# When does the "puppy fuzz" go away?



## DieselTheGolden (Jan 17, 2016)

Hi all,
Diesel is 10 weeks old and just a ball of FUZZ! I've been combing and brushing him to get him used to it (better start now so he can be familiar with the idea, I think!), and there's really never fur coming out on the comb! He truly is just so FLUFFY, and I'm wondering when I can expect his adult coat to start coming in? I imagine it won't be for a while as he's still so young, but I'm just currious! When his adult coat comes in, is that likely when I'll see him darken a bit (to the colour of his ears)? Thanks all!


----------



## nolefan (Nov 6, 2009)

Aw, what a cutie  Diesel will be fluffy for awhile longer but what you'll notice in about a month that along his backbone the fluff will gradually be replaced by a thin strip of dog hair. It will be darker and lay down more and will move down little by little to his tail. For a while he will look a little silly (a stripe down the back and a skinny tail of dog hair) but gradually his adult fur will spread down his shoulders and ribcage and the fluff will only be on his belly and then it will be gone by close to 6 months I think. The color that his ears are now are a good indicator or his adult shade. Take LOTS and LOTS of photos every day because he is growing by the second. Embrace the puppy fluff  ANd kudos to you on the grooming, keep it up and also handling his feet and toes. Every day if you can remember. That is something you don't want to be fighting about when he is 70 pounds


----------



## Megora (Jun 7, 2010)

By the time he's 3-4 years old, you'll definitely see how dark your golden will be. 

I have a chuckle when I hear people with 6-12 month old goldens raving about their coloring or whatnot...

I had a boy who was a definitely yellow color as a young dog, who "suddenly" started turning red between 2 and 3. 

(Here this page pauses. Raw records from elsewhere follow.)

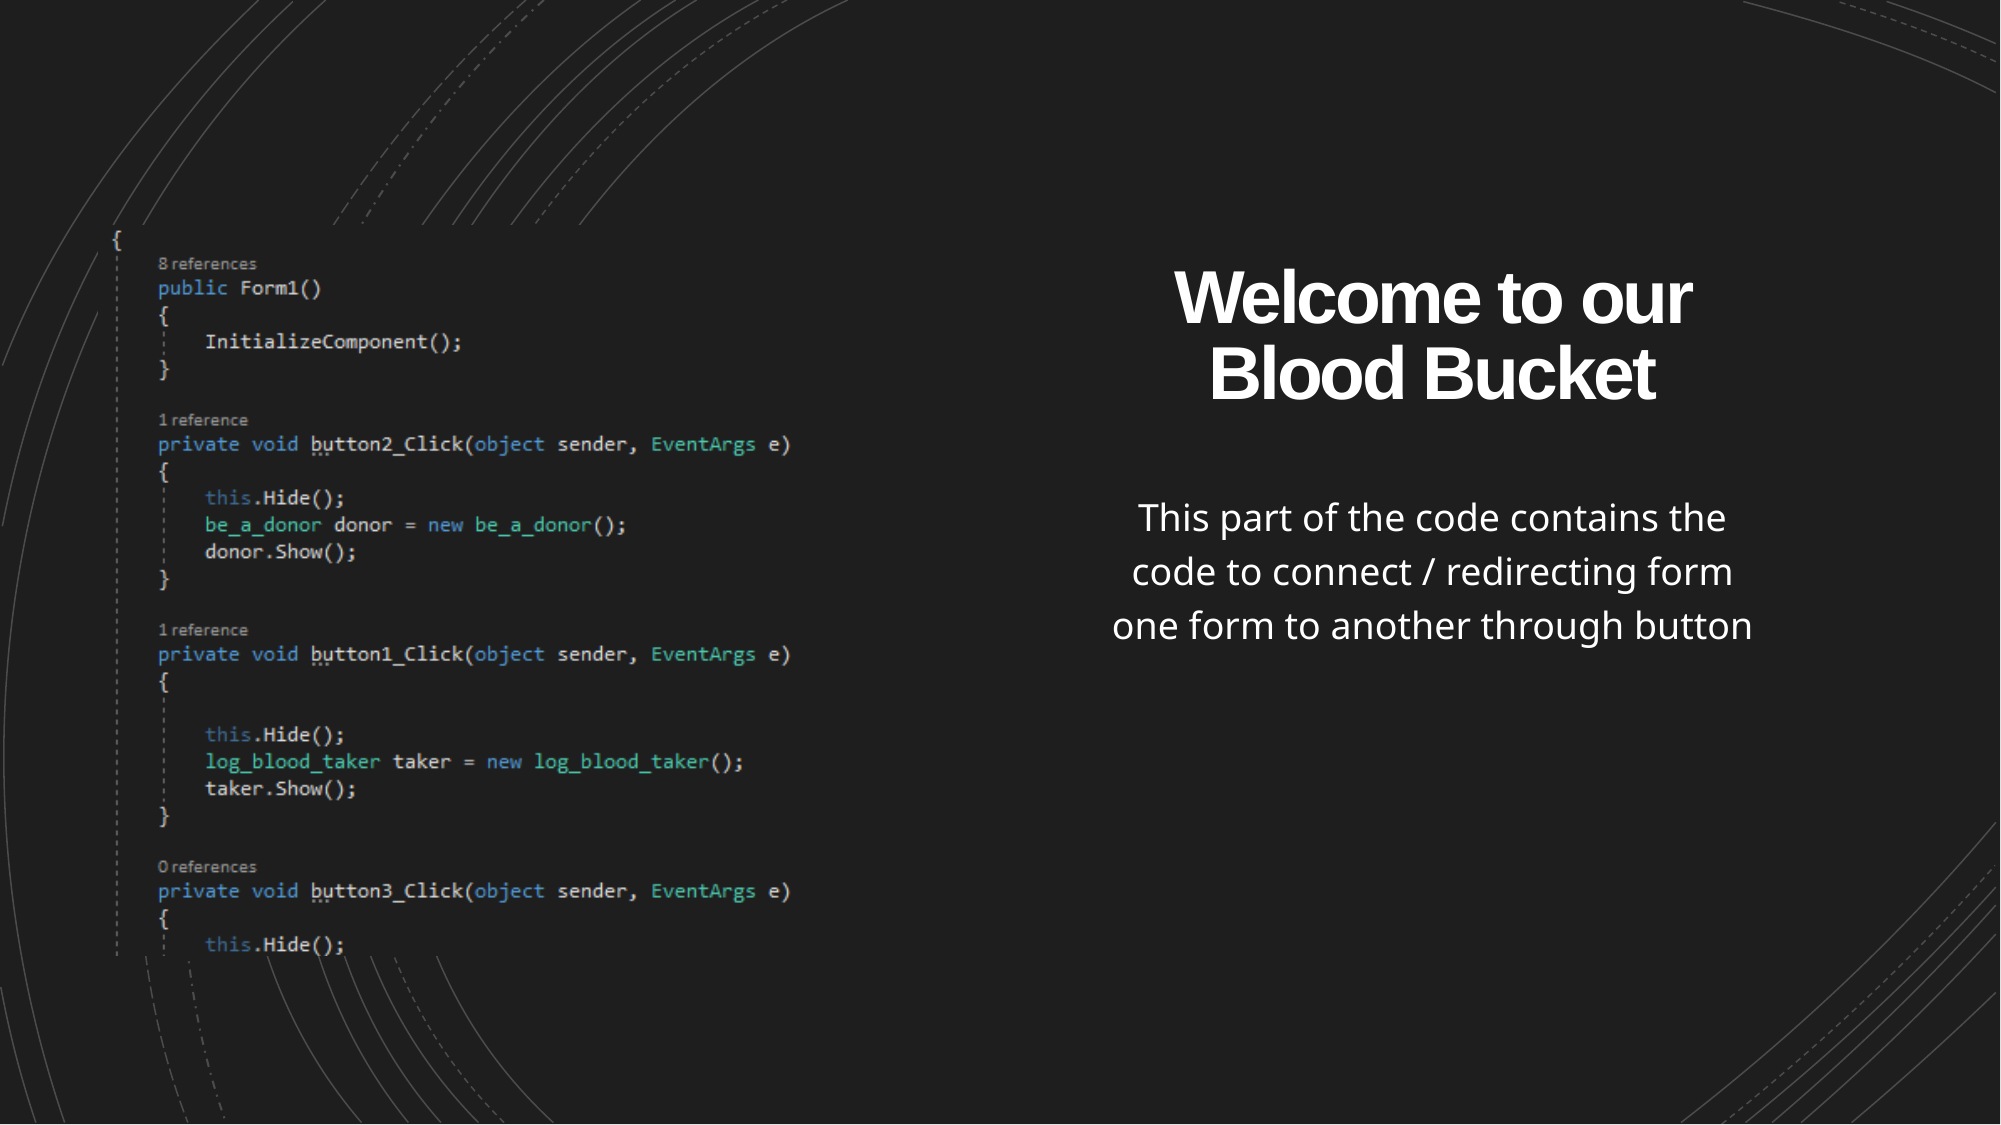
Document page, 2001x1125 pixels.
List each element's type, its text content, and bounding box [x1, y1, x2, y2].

list This part of the code contains the code to connect / redirecting form one form to another through button [1080, 477, 1786, 886]
picture [97, 224, 1001, 957]
title Welcome to our Blood Bucket [1080, 224, 1786, 455]
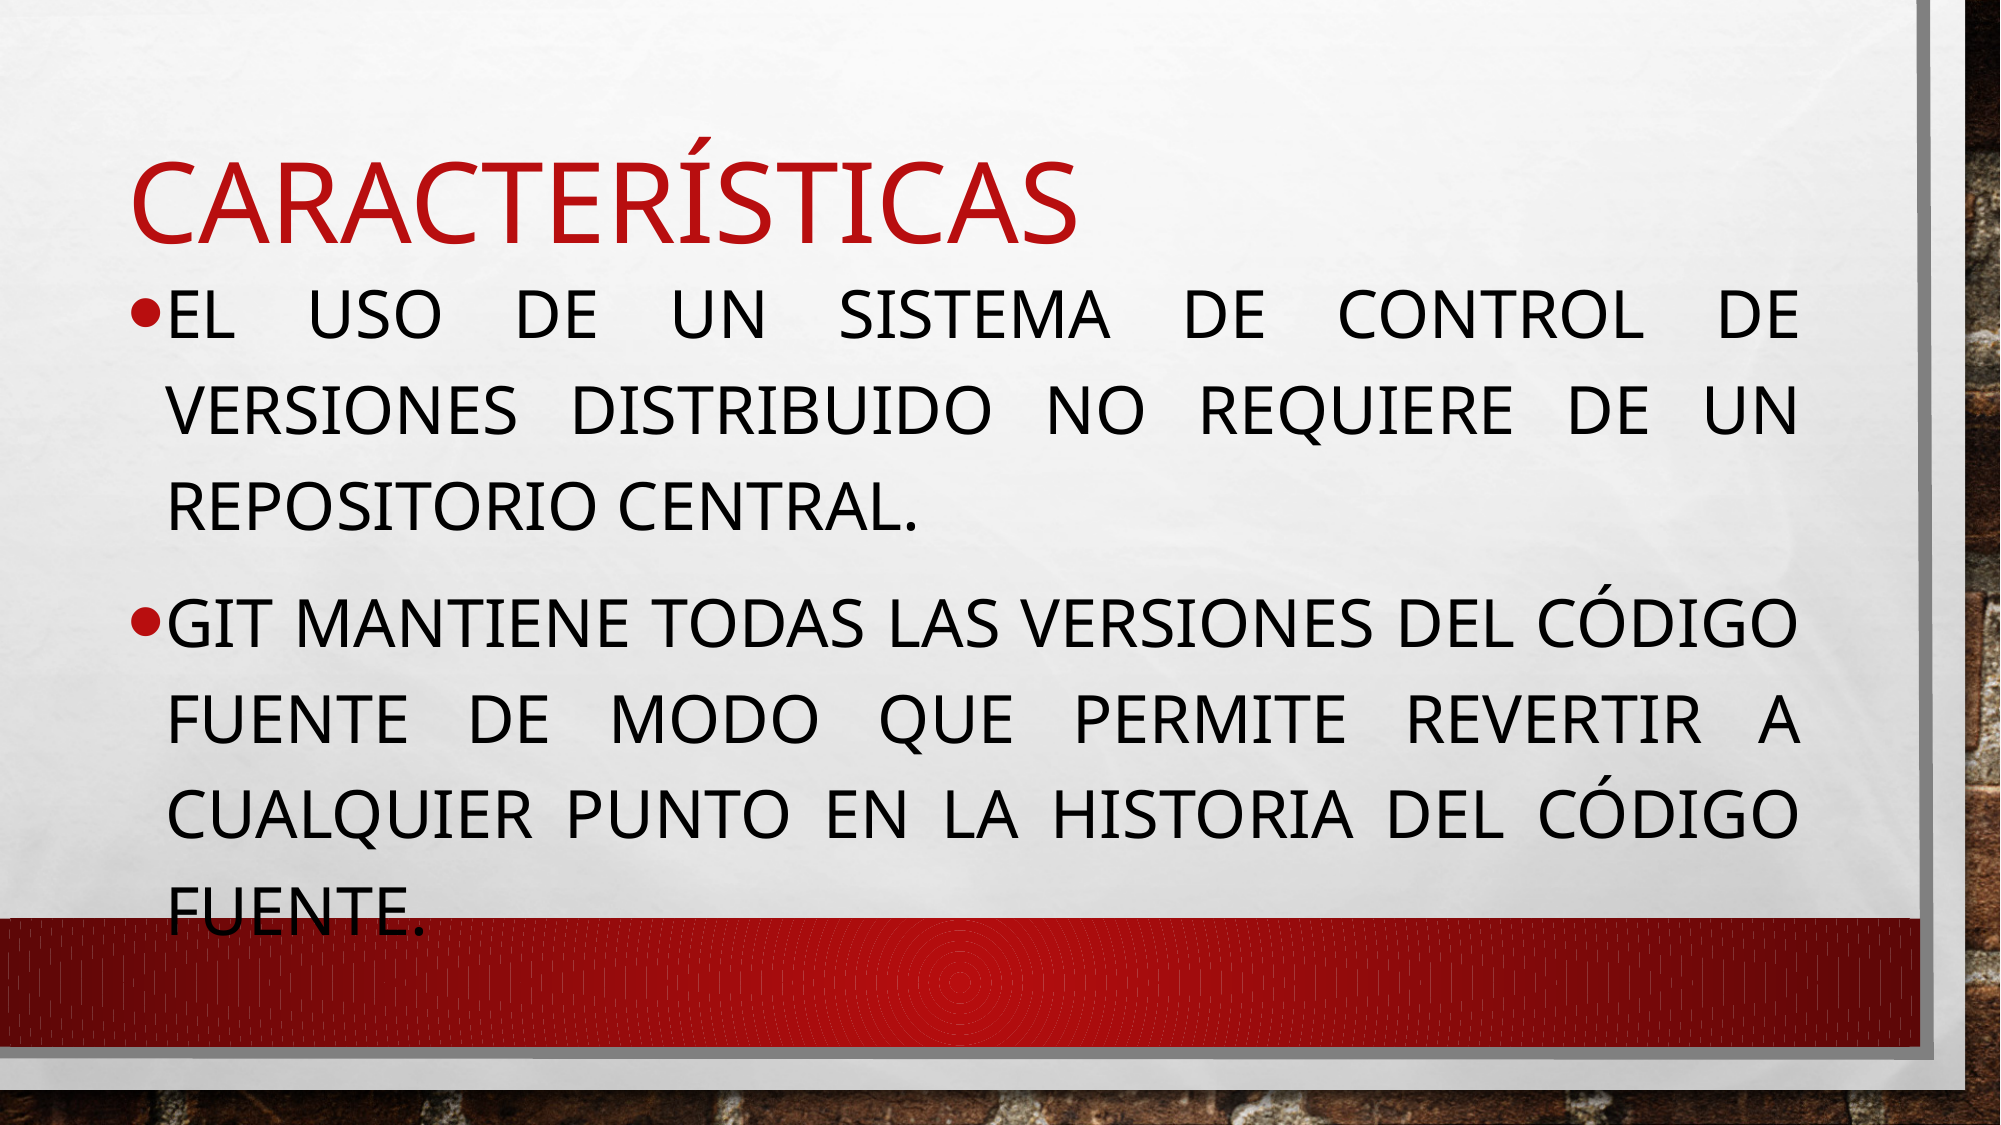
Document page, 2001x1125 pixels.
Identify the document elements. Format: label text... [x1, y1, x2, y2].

The fuzz - I think you'll see that changing as your pup goes through growth boosts.  

12-16 weeks old, I think.


----------



## wdadswell (Dec 17, 2015)

Bodie got the stripe down his back at 3 1/2 months. His legs, face and tail got darker at 3 months. His legs and tail started to feather at 16 weeks. Didn't seem to take long at all. He's 4 1/2 months now and his chest is getting really fluffy and back is wavy.


----------



## DieselTheGolden (Jan 17, 2016)

Thank you all for the replies! We're taking lots and lots of photos, because I'm confident soon enough it'll be hard to believe that he ever was a ball of fuzz that fit in our arms


----------



## Monkey&Marshall (Aug 17, 2015)

I keep waiting for marshall to start losing his puppy fur, but we are going 14 weeks and he is just as fuzzy and soft as ever!


----------



## Herschel (Jan 22, 2016)

Herschel is almost 11 weeks old and he is still a ball of fuzz! However, I notice a bit more fur coming out of the brush and when I look carefully at his backside I notice some longer, sleeker, and shinier hairs alone his back. Maybe he is already starting to change coats?


----------



## IrisBramble (Oct 15, 2015)

My Rosie was never really fluffy but she started with her "adult strip" down her back at about 3 months old she will be 5 months old next week and it has grown larger but she still has that fine puppy fur, on her sides/front/legs her tail is so wavy and fluffy though

Her adult fur is thick/coarse and wavy. and when her ears get wet the fur looks like someone crimped her hair lol


----------



## Betty_A (Dec 28, 2015)

My HoneyBear is six months old and has a wide stripe with baby fuzz still on the sides of his back legs and sides of his chest. I got him when he was 12 weeks old so the adult fur seemed to come quickly. He has all his adult teeth now too. 
I love seeing all the photos you all have posted of your little ones. 
They are so adorable and I want to hug them all. Thank you.


----------